Existing logic locking techniques struggle to simultaneously obscure both circuit structure and functionality. To address this, this paper proposes a novel logic encryption (LE) methodology for IP protection that deeply integrates standardized cryptographic primitives with randomized key-bit assignment, adopting a “correct-by-construction” paradigm to achieve end-to-end logic-level encryption and secure synthesis at the system-level synthesis stage. Crucially, the approach directly encrypts logic functions via encoding—rather than merely inserting external lock registers—thereby concurrently obfuscating structural topology and behavioral semantics. Experimental evaluation demonstrates that the proposed scheme significantly enhances resilience against oracle-free attacks, outperforming state-of-the-art methods under diverse threat models including reverse engineering, IP theft, and side-channel analysis. Moreover, it reduces area overhead and is fully open-sourced.
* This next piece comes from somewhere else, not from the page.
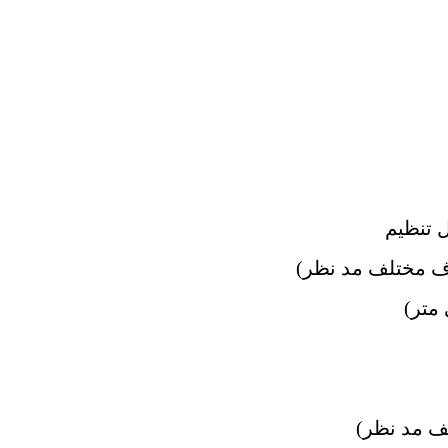
 تنظیم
Modern circuits face various threats like reverse engineering, theft of intellectual property (IP), side-channel attacks, etc. Here, we present a novel approach for IP protection based on logic encryption (LE). Unlike established schemes for logic locking, our work obfuscates the circuit's structure and functionality by encoding and encrypting the logic itself. We devise an end-to-end method for practical LE implementation based on standard cryptographic algorithms, key-bit randomization, simple circuit design techniques, and system-level synthesis operations, all in a correct-by-construction manner. Our extensive analysis demonstrates the remarkable efficacy of our scheme, outperforming prior art against a range of oracle-less attacks covering crucial threat vectors, all with lower design overheads. We provide a full open-source release.